At the outset of the Soviet era, the propertied classes of private owners, such as landed gentry, merchants, industrialists, and even affluent peasants (who had just barely gained the feeling of being the actual owners of the land that they tilled) were destroyed, not just as “economic classes” but also literally, by physical extermination. From the standpoint of what I have said about the need for a propertied class to sustain political competition, this disaster had immense negative implications, including implications for the political consciousness of the country’s population. There were no economic groups that could become an adequate substitute to those classes in every sense of it—not small semiprivate cooperative traders of the late Soviet period; not the so-called red directors, the government-appointed managers of large production units on the eve of privatization (who all of a sudden gained power over vast industrial and agricultural assets while having only tangential relationship to the prior development of these public assets); not the beneficiaries of the “small-business privatization” of the early 1990s, that is, former managers of small Soviet-era trading firms, construction business, and services; and certainly not the former criminal and semicriminal elements (including petty black market peddlers and managers of large clandestine networks) that rose up from the de facto underground and attempted to seize control of the most lucrative opportunities in commercial distribution and finance.

The last Soviet generation grew up and came of age at a time when the totalitarian state, personified by whichever individual was in charge at the top, was in total control of the country’s assets in their entirety, both by law and in practice. There was no way they could accept these newly emerging groups of propertied people as legitimate owners, empowered to handle the enormous assets at their discretion, let alone trust them to use those assets as an instrument for defending their political interests. Even wealthy people themselves could not feel at ease in this capacity—both because of their worldview, which was shaped by the total monopolism of the Soviet system, and because of the hostility they felt from the bulk of the population. The majority of Russians persisted in their belief that there were no “sacred rights of property” in the country prior to and independent of the country’s highest ruler and his benevolent attitude.

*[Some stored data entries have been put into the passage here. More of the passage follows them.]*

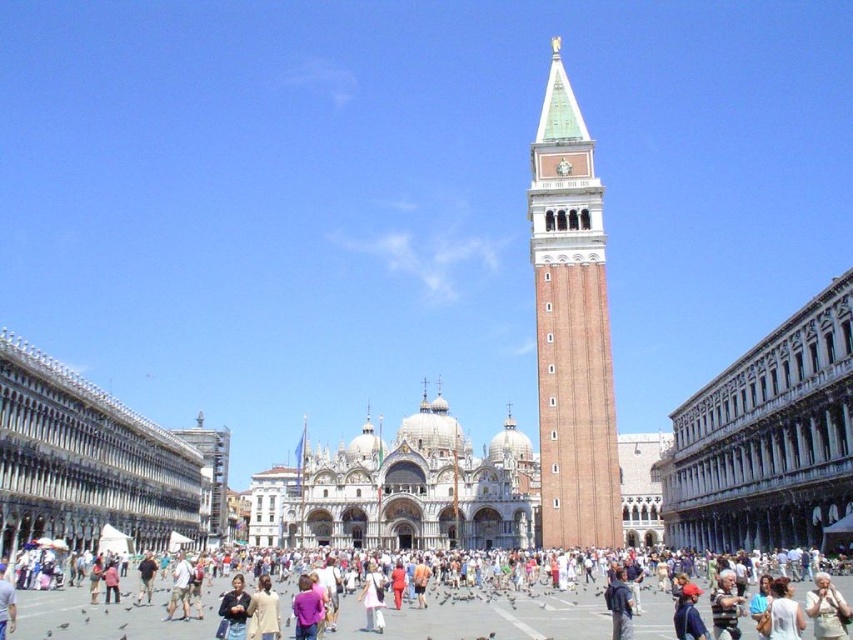
Question: Which of these objects is positioned closest to the light beige cotton shirt at center?

Choices:
 (A) brown brick tower at center
 (B) dark blue sweater at center

Answer: (B)

Question: Among these points, which one is nearest to the camera?

Choices:
 (A) (543, 620)
 (B) (596, 385)

Answer: (A)

Question: Does brown brick tower at center appear on the left side of light beige cotton shirt at center?

Choices:
 (A) yes
 (B) no

Answer: (B)

Question: Which point is farther to the camera?

Choices:
 (A) brown brick tower at center
 (B) light beige cotton shirt at center

Answer: (A)

Question: Is brown brick tower at center to the left of dark blue sweater at center from the viewer's perspective?

Choices:
 (A) no
 (B) yes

This view of the country’s top authority as the only legitimate source of property rights, especially for large-scale industrial and agricultural assets, survived even the tumultuous period of the early 1990s and has persisted into the subsequent stages of the post-Soviet era. In those stages, as Russia’s central government rediscovered its strength, it began to actively reinforce those stereotypes in society by transmitting, directly or indirectly, the message that all other sources of property ownership were a form of banditry and a theft of property from the people.

This, in turn, has made it psychologically impossible for most Russians to separate the functions and powers of government authority from the functions and powers of that sole individual who is ensconced at the top of the pyramid of power. This also leads to ascribing to this individual powers and capabilities that he does not possess in reality. Another consequence is that the authorities and their supporters effectively deny any opposition groups or individual politicians the right to use government resources in their struggle for power against the dominant group. Neither this ruling circle nor Russian society at large find the authorities’ monopolistic control of the distribution of all key resources in the country to be unnatural or unacceptable, let alone criminal. To the contrary, they sanctify this monopolistic power by the use of tradition, drawing upon a variety of “religious” and “historical” justifications. The implicit underlying message is that this single-handed control over all resources is the natural form of organization and functioning of the powers that be. This alone is sufficient to present a daunting challenge to anyone who would try to establish a workable system of governmental checks and balances built upon the suitable economic foundation of autonomous groups of large and small property owners.